And it would still be a mystery how and why the internal difference that correlated with the god-certified feeling would cause feeling. (Don't forget that we already know that the brain causes feeling, but not even T5 plus heterophenomenology tells us how or why.) So we could certainly say, truly, that the internal difference between the zombie T3s (or T4) and the feeling T3s (or T4s) must be what causes feeling -- but we still would not be able to explain how, or why.
Perhaps this is a good time to remind you all again that there is a perfectly good solution to the hard problem: psychokinesis: Feeling is an independent fifth force in the universe, alongside electromagnetism, gravity, and the leptonic and hadronic forces.
Trouble is that all evidence to date indicates that this solution is wrong. There is no fifth "psychic" force. The other four forces causally account for everything. There's no causal room for more forces.
So feeling in biological organisms seems to be doomed to be causally superfluous, hence causally inexplicable, even if we know (with some divine help) what correlates (hence must cause) it. This is what makes the hard problem so hard.
“Turing was perfectly aware that generating the capacity to do does not necessarily generate the capacity to feel…It may or may not feel.”
ReplyDeleteThis seems like a MAJOR problem to me!!

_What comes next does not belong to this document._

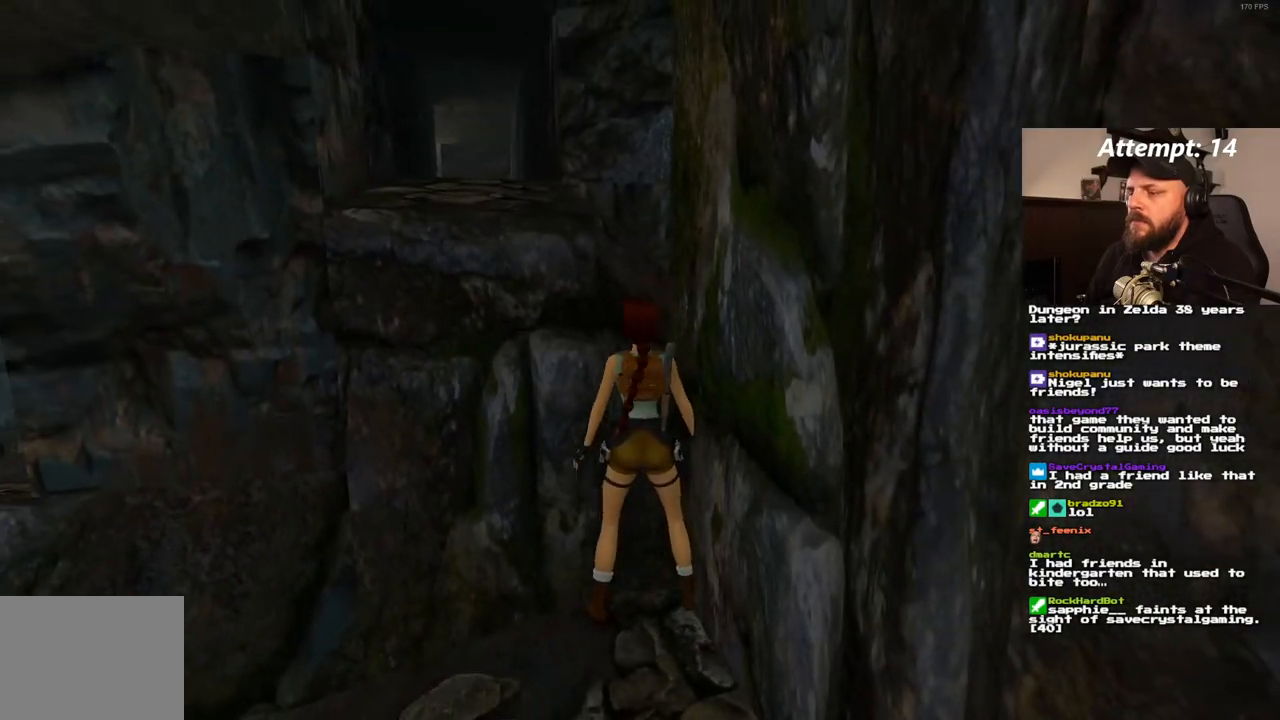
{"dt_ms": 1000, "buttons": ["DPAD_UP", "DPAD_LEFT"], "left_stick": "center", "right_stick": "center", "events": [[83, "DPAD_LEFT", "up"], [250, "SQUARE", "down"], [317, "SQUARE", "up"], [450, "DPAD_LEFT", "down"], [450, "DPAD_UP", "down"], [617, "DPAD_LEFT", "up"], [717, "DPAD_LEFT", "down"]]}
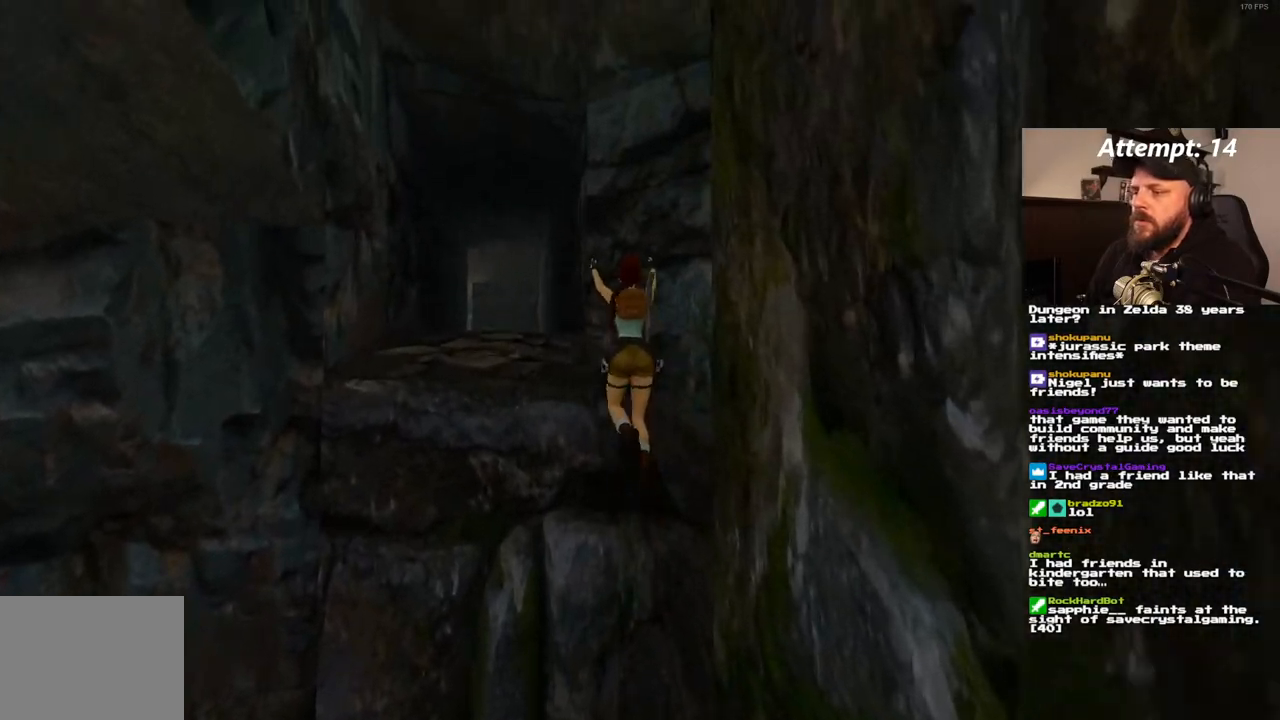
{"dt_ms": 500, "buttons": [], "left_stick": "center", "right_stick": "center", "events": [[150, "DPAD_LEFT", "up"], [150, "DPAD_UP", "up"]]}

Quick recap: cognitive science is interested in the “easy problem”: how and why can organisms do what they do? And it attempts to answer this problem by reverse-engineering cognition (aka building a robot that passes T3, which means it is so good at doing what the can do that it is indistinguishable from a human for its entire lifetime). Cognitive science doesn’t tackle the hard problem: how and why do organisms feel?
Harnad notes that at T3 robot may not feel. If the T3 robot cannot feel, this raises two questions for me
(a) Is the T3 robot providing an explanation for cognition? Cognition is felt cognition—it feels like something to understand English, to see the colour red, to play chess. If cognition is felt cognition, then the answer must be a resounding NO. Which means that the Turing Test won’t be able to tell us definitively if we have provided a causal explanation for cognition.
(b) Doesn’t this mean that a T2 robot could pass T2 without being a T3 robot? Remember that a robot passes T2 if it is indistinguishable from a human in an email exchange. Harnad suggests that T2 is the wrong level of the TT because of the symbol-grounding problem: a computer without sensorimotor capacities could never be able to understand an email because the words wouldn’t be meaningful. We need to interact with the world via senses for words to gain meaning. Meaning and feeling are tied—it feels like something to understand a word! But if it is possible that a robot could pass T3 without feeling, then we don’t need meaning or symbol grounding to pass T2!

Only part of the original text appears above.